┌─ MATERIAL FOR THE TASK

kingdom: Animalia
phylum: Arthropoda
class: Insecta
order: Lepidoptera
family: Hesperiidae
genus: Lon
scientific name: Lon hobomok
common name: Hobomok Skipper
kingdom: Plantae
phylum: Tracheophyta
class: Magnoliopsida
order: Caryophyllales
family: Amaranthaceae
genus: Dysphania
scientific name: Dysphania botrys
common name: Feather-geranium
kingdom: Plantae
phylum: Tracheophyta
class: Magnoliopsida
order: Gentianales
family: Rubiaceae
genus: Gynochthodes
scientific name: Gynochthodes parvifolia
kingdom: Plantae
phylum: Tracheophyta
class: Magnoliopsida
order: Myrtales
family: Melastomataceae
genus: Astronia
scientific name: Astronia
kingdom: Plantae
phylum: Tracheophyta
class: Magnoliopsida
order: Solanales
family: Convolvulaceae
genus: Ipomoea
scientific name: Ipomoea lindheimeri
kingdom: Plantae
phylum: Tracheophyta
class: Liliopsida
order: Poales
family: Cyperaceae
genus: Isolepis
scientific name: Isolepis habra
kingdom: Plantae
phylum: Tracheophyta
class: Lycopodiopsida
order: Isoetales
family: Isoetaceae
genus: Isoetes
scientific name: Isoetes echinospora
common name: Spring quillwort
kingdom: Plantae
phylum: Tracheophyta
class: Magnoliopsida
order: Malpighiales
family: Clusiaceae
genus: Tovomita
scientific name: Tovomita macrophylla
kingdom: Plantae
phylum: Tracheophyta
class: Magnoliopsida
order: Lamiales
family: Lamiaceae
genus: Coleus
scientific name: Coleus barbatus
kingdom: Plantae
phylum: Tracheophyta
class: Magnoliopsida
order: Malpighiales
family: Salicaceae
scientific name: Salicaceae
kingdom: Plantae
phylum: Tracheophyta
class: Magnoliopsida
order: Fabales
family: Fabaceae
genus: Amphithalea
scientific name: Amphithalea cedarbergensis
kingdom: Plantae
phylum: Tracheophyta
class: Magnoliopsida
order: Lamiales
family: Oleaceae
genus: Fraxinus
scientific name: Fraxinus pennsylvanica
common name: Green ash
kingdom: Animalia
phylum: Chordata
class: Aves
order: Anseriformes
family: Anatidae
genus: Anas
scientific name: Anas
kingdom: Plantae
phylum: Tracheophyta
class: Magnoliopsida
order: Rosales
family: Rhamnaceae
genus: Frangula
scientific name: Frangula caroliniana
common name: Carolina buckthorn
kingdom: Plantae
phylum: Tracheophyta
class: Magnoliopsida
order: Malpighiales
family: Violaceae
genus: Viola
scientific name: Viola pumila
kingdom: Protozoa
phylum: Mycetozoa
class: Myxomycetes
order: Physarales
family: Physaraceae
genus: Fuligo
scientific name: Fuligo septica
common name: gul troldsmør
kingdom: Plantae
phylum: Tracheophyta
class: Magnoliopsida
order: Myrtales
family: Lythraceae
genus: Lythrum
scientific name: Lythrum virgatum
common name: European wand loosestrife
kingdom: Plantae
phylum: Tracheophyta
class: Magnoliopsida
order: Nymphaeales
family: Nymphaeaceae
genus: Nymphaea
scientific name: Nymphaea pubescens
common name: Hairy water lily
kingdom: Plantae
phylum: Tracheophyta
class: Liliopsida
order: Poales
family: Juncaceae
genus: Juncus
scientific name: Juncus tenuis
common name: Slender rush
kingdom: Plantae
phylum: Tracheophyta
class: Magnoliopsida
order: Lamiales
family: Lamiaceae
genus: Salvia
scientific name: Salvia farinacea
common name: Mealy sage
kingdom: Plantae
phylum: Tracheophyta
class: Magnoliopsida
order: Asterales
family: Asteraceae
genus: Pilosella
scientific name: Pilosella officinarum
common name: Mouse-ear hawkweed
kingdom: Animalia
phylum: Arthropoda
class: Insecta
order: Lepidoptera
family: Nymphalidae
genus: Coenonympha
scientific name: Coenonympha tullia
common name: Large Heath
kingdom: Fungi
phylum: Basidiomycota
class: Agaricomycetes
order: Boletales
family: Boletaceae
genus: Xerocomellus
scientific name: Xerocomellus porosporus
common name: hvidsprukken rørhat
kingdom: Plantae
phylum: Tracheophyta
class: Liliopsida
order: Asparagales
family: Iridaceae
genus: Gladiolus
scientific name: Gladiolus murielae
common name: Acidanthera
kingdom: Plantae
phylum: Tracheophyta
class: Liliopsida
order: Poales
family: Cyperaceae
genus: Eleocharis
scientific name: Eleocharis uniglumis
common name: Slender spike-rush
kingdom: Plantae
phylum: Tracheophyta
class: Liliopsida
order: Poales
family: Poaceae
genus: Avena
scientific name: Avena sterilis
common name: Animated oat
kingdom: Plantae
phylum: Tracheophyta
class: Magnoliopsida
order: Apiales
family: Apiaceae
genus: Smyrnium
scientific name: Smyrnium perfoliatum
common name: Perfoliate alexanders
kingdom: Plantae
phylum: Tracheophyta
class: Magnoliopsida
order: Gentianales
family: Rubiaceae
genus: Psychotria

└─

▶ WHAT THE TASK REQUIRES
Reproduce the records word for word, from their first line through the line containing "scientific name: Viola pumila", including that line.

▶ EXERCISE OUTPUT
kingdom: Animalia
phylum: Arthropoda
class: Insecta
order: Lepidoptera
family: Hesperiidae
genus: Lon
scientific name: Lon hobomok
common name: Hobomok Skipper
kingdom: Plantae
phylum: Tracheophyta
class: Magnoliopsida
order: Caryophyllales
family: Amaranthaceae
genus: Dysphania
scientific name: Dysphania botrys
common name: Feather-geranium
kingdom: Plantae
phylum: Tracheophyta
class: Magnoliopsida
order: Gentianales
family: Rubiaceae
genus: Gynochthodes
scientific name: Gynochthodes parvifolia
kingdom: Plantae
phylum: Tracheophyta
class: Magnoliopsida
order: Myrtales
family: Melastomataceae
genus: Astronia
scientific name: Astronia
kingdom: Plantae
phylum: Tracheophyta
class: Magnoliopsida
order: Solanales
family: Convolvulaceae
genus: Ipomoea
scientific name: Ipomoea lindheimeri
kingdom: Plantae
phylum: Tracheophyta
class: Liliopsida
order: Poales
family: Cyperaceae
genus: Isolepis
scientific name: Isolepis habra
kingdom: Plantae
phylum: Tracheophyta
class: Lycopodiopsida
order: Isoetales
family: Isoetaceae
genus: Isoetes
scientific name: Isoetes echinospora
common name: Spring quillwort
kingdom: Plantae
phylum: Tracheophyta
class: Magnoliopsida
order: Malpighiales
family: Clusiaceae
genus: Tovomita
scientific name: Tovomita macrophylla
kingdom: Plantae
phylum: Tracheophyta
class: Magnoliopsida
order: Lamiales
family: Lamiaceae
genus: Coleus
scientific name: Coleus barbatus
kingdom: Plantae
phylum: Tracheophyta
class: Magnoliopsida
order: Malpighiales
family: Salicaceae
scientific name: Salicaceae
kingdom: Plantae
phylum: Tracheophyta
class: Magnoliopsida
order: Fabales
family: Fabaceae
genus: Amphithalea
scientific name: Amphithalea cedarbergensis
kingdom: Plantae
phylum: Tracheophyta
class: Magnoliopsida
order: Lamiales
family: Oleaceae
genus: Fraxinus
scientific name: Fraxinus pennsylvanica
common name: Green ash
kingdom: Animalia
phylum: Chordata
class: Aves
order: Anseriformes
family: Anatidae
genus: Anas
scientific name: Anas
kingdom: Plantae
phylum: Tracheophyta
class: Magnoliopsida
order: Rosales
family: Rhamnaceae
genus: Frangula
scientific name: Frangula caroliniana
common name: Carolina buckthorn
kingdom: Plantae
phylum: Tracheophyta
class: Magnoliopsida
order: Malpighiales
family: Violaceae
genus: Viola
scientific name: Viola pumila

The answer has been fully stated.